Just one of the tiny blue tit chicks that was saved from the clutches of a cat.

Just one of the tiny blue tit chicks that was saved from the clutches of a cat.

It was thought for a little while that Rodney, our tame rook, would be getting a new friend or two with the arrival of two crows, but fortunately the pair of cheeky (and noisy) birds soon proved to be in perfect health and so will be released very soon.

Alyson with Rodney the rook, who was please to find he'll still be the only bird 'on the farm'.

Alyson with Rodney the rook, who was pleased to find he’ll still be the only bird ‘on the farm’.

Vigilance and an important message is also being spread this week through the local media as a barn owl was brought to the farm by a local runner. He spotted the very poorly bird by the roadside and brought it straight to Gary.

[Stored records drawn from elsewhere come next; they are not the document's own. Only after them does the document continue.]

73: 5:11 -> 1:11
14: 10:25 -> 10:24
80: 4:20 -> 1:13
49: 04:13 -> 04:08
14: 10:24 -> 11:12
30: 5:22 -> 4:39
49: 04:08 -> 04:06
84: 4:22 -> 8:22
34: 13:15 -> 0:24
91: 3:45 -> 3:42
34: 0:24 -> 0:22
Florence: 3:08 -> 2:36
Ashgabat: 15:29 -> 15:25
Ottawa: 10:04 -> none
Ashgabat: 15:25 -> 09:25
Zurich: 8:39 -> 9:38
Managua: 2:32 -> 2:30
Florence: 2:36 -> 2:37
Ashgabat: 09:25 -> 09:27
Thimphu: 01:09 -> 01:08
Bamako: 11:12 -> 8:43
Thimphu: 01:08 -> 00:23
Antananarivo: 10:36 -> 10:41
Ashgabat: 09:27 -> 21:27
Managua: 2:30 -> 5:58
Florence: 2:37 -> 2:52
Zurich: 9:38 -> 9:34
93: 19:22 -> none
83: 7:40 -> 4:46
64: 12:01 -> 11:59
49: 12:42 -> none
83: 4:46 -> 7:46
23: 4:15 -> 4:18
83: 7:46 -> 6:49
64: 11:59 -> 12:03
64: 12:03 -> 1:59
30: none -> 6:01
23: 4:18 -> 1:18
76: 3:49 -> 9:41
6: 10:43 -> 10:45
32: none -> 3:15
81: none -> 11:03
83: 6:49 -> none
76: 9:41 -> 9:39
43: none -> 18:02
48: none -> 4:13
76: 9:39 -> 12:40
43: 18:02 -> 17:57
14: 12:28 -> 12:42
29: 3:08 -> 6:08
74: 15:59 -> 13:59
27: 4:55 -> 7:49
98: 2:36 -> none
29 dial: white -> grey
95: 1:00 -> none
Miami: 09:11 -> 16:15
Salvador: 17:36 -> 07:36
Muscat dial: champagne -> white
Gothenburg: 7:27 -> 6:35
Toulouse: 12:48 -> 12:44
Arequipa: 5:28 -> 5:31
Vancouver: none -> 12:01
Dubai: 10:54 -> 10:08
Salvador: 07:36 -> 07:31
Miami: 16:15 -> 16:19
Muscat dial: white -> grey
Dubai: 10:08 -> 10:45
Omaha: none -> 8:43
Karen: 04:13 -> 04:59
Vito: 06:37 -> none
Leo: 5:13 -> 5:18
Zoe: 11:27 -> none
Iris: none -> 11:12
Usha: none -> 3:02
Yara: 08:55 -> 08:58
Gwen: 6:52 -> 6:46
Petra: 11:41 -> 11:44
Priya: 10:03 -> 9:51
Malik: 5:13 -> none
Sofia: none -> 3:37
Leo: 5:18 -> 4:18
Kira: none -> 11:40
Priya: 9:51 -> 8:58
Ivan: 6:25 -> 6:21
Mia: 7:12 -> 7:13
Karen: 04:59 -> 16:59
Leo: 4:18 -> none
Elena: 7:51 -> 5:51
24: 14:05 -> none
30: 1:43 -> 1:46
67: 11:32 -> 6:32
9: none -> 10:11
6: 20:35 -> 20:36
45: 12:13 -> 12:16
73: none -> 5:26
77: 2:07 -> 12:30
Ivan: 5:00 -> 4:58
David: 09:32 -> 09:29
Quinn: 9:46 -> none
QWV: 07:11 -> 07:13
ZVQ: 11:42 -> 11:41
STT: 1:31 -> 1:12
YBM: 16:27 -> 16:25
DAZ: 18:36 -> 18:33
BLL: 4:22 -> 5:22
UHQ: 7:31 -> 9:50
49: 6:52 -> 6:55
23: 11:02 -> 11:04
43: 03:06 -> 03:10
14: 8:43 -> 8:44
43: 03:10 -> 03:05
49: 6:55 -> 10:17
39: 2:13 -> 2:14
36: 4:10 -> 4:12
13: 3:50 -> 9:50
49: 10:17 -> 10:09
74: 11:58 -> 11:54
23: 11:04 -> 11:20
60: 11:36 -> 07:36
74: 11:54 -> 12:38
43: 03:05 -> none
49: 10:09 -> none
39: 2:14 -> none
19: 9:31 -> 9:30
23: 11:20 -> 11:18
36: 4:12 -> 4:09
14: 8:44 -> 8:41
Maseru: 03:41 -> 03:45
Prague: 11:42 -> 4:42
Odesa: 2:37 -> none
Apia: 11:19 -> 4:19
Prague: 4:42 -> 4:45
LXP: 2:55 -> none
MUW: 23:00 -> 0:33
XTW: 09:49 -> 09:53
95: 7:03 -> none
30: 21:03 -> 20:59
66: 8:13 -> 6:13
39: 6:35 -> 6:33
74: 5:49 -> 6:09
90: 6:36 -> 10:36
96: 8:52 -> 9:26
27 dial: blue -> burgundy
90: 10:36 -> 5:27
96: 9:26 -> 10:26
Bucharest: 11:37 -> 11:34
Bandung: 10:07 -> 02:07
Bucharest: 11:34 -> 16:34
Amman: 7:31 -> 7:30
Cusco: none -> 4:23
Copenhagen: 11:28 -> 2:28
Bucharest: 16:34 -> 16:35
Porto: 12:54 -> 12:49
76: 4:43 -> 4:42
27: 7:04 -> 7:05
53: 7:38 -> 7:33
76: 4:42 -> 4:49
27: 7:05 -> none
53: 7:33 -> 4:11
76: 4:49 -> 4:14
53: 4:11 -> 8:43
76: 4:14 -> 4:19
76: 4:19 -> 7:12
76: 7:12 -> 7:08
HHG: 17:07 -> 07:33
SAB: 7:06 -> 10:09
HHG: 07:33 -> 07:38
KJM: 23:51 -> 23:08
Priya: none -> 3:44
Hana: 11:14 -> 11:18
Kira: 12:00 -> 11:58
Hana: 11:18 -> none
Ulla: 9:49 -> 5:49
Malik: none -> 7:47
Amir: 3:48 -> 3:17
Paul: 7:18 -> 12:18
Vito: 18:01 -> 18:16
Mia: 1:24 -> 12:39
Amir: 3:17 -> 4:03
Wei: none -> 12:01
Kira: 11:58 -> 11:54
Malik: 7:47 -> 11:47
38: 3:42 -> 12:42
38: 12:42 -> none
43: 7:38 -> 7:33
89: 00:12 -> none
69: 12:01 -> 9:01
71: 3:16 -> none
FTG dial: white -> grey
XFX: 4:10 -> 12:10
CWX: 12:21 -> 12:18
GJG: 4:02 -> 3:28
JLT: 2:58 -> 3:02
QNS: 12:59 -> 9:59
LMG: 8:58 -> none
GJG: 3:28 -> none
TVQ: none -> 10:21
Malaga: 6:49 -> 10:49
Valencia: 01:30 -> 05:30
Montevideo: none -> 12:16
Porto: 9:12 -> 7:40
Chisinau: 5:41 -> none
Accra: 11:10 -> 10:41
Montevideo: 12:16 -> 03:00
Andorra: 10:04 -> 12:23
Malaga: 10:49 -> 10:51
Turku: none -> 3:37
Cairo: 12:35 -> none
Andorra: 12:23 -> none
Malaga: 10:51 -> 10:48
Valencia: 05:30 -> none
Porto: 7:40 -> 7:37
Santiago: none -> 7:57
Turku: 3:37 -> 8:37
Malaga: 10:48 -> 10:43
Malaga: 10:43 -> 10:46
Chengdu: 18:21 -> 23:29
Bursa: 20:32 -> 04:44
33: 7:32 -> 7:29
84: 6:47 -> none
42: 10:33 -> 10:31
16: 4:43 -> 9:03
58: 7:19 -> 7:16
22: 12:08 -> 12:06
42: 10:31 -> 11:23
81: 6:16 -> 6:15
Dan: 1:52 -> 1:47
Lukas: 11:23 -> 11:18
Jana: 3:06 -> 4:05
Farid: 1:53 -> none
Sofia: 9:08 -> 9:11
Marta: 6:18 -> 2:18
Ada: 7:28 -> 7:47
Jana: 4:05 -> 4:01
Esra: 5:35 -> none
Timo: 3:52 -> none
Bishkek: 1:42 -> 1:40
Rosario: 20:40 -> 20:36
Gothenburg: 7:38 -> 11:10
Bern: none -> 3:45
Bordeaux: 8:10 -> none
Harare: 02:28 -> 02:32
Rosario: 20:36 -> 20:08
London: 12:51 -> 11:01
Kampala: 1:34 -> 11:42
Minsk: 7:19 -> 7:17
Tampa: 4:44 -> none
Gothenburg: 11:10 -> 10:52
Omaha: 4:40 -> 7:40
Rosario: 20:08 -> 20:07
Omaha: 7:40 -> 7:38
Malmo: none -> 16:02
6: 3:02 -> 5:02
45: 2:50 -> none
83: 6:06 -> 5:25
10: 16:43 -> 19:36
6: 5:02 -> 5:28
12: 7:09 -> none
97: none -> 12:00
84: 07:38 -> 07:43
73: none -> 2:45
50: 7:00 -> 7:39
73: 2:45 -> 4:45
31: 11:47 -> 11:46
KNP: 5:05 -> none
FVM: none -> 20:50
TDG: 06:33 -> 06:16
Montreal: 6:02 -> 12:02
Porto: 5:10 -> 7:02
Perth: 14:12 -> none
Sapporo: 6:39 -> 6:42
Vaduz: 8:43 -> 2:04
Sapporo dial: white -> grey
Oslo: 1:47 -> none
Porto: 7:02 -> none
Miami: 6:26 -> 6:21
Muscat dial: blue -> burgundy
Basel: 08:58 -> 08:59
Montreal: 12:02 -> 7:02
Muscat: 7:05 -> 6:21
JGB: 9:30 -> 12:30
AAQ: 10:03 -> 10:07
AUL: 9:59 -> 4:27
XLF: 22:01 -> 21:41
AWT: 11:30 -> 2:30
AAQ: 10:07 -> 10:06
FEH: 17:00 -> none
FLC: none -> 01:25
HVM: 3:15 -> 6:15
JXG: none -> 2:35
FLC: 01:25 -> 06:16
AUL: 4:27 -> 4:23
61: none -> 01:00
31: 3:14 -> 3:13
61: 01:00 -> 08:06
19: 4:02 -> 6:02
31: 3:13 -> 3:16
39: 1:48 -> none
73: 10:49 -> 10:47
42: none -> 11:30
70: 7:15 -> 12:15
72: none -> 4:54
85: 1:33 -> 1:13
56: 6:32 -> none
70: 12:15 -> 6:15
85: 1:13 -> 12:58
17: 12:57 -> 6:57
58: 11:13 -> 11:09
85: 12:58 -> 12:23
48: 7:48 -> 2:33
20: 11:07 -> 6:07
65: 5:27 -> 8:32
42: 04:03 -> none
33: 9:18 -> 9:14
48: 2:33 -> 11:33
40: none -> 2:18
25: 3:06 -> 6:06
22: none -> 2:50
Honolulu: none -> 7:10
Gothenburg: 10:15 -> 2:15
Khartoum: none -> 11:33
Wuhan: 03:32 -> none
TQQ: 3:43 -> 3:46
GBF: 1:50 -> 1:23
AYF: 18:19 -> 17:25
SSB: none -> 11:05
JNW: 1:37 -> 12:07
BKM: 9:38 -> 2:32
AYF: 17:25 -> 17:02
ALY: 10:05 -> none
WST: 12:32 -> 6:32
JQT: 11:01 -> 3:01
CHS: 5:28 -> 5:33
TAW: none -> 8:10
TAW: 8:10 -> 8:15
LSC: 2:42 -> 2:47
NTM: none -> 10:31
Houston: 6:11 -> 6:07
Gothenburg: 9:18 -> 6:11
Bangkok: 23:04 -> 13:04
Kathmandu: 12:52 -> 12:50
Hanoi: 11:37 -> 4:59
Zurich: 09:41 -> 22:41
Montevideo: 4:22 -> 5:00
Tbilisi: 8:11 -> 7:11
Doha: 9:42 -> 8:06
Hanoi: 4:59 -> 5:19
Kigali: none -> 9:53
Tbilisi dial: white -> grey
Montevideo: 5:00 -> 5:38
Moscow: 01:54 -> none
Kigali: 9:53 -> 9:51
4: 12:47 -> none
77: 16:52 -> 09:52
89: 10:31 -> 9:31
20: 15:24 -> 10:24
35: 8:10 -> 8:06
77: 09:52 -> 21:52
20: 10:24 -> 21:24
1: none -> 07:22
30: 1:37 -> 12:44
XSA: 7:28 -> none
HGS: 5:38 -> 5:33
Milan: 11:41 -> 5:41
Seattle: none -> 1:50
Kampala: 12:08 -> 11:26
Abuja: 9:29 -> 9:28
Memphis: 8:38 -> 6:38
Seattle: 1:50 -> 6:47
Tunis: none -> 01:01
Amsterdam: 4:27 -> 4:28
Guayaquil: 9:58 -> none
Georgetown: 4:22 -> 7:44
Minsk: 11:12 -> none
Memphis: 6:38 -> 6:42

The bird was covered in cooking oil that made it impossible for the bird to fly, hunt or keep warm. Sadly it died less than ten minutes after it was brought in. You can see the full story here, but please be warned it is not for the faint-hearted.


Finally a second owlet was brought to the farm last week, also discovered by a runner. This little chap was thought to be injured, but in fact he was ok, unfortunately the well-meaning member of the public did not leave their name or an idea of where the owl was found. As there was nothing wrong with the bird it could have been returned to its home had a location been known.

Tawny owls leave the nest before they can fly and the mother will carry on feeding them, this often leads to people mistakenly believing that they have been abandoned. The owl has now been handed to the Cornish Bird of Prey Centre (www.cornishbirdsofprey.co.uk) who will continue to care for it and then release it.

So when we say it’s been a busy day on the farm, we’re not kidding!